How many lines in the rows below contain the string "part"? Case counts. Reply with the number alone.

┌─ ENTRIES PROVIDED

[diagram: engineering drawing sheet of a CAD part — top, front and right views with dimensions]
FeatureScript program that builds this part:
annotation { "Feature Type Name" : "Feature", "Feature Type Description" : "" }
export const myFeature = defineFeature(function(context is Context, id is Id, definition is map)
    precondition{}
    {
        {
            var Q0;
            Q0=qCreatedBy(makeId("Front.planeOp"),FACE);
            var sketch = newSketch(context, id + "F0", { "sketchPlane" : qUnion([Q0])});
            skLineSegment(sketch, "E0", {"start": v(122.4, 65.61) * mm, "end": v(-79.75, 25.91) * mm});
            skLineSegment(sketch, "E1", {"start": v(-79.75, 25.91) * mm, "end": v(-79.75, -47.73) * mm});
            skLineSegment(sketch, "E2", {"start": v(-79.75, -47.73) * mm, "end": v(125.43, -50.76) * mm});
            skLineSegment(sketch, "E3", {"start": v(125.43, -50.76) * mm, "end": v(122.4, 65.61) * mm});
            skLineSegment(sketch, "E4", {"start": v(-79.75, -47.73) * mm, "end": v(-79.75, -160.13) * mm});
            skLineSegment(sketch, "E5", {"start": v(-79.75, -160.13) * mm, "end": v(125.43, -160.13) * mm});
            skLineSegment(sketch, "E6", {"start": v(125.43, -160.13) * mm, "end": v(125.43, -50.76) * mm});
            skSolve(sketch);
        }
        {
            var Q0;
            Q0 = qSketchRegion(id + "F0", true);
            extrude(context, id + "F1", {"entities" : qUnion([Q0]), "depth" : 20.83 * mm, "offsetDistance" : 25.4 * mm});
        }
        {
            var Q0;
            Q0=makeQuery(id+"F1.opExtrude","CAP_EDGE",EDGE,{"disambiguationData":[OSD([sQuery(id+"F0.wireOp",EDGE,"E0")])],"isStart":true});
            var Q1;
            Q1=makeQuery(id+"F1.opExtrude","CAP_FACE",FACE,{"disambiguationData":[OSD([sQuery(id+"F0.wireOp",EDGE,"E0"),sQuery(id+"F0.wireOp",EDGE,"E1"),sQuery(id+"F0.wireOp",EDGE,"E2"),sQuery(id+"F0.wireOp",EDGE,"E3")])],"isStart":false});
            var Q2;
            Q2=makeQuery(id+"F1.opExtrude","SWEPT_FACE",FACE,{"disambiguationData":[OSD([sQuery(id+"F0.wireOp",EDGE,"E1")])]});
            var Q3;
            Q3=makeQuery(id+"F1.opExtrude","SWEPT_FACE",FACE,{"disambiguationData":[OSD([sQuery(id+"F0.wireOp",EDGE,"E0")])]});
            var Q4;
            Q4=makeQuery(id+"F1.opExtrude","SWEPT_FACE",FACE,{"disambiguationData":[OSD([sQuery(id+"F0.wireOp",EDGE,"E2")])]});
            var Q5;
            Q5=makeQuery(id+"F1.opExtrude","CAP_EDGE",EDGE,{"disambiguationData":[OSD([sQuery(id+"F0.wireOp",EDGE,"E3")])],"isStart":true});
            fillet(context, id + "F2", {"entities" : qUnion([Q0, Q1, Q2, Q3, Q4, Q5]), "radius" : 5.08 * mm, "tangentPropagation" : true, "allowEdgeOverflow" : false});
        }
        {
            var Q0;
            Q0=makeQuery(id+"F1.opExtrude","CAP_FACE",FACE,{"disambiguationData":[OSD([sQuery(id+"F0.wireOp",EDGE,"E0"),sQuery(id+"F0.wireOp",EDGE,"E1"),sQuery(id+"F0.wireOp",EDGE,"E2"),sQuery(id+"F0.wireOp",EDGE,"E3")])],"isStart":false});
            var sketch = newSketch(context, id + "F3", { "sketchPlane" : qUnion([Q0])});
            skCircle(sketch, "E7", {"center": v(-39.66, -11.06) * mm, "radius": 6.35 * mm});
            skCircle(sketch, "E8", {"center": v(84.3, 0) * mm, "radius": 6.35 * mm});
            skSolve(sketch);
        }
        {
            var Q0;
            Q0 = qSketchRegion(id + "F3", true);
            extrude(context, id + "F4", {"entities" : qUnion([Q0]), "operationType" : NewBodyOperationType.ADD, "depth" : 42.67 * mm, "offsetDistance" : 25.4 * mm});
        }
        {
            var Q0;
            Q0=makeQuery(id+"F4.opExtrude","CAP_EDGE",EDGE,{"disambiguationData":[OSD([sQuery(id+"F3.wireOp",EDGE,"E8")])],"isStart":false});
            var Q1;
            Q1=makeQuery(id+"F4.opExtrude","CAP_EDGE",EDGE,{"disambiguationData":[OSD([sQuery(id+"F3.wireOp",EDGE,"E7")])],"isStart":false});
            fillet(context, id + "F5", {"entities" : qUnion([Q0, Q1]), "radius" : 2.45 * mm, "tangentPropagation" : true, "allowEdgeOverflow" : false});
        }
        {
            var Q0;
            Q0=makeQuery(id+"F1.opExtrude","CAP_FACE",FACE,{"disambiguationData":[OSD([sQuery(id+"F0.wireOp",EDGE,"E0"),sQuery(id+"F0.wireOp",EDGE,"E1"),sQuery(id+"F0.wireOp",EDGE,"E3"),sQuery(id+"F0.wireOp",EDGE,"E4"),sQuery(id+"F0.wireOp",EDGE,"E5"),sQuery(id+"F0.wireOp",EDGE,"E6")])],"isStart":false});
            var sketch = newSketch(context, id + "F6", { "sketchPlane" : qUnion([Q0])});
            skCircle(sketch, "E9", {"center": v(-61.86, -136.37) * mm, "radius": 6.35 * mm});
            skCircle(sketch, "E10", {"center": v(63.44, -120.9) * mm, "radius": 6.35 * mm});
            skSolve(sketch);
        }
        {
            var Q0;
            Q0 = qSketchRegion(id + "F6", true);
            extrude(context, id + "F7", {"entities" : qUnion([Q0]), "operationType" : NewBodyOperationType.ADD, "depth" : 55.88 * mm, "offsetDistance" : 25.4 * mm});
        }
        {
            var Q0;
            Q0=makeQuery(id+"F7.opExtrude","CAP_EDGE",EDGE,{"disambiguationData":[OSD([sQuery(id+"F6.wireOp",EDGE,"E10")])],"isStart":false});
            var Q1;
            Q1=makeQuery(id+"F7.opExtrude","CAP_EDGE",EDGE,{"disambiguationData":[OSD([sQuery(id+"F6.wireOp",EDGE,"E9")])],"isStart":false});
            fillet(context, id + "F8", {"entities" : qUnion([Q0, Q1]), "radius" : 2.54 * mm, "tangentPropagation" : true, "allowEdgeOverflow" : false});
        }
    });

└─

■ **SOLUTION TO THIS PROBLEM**
2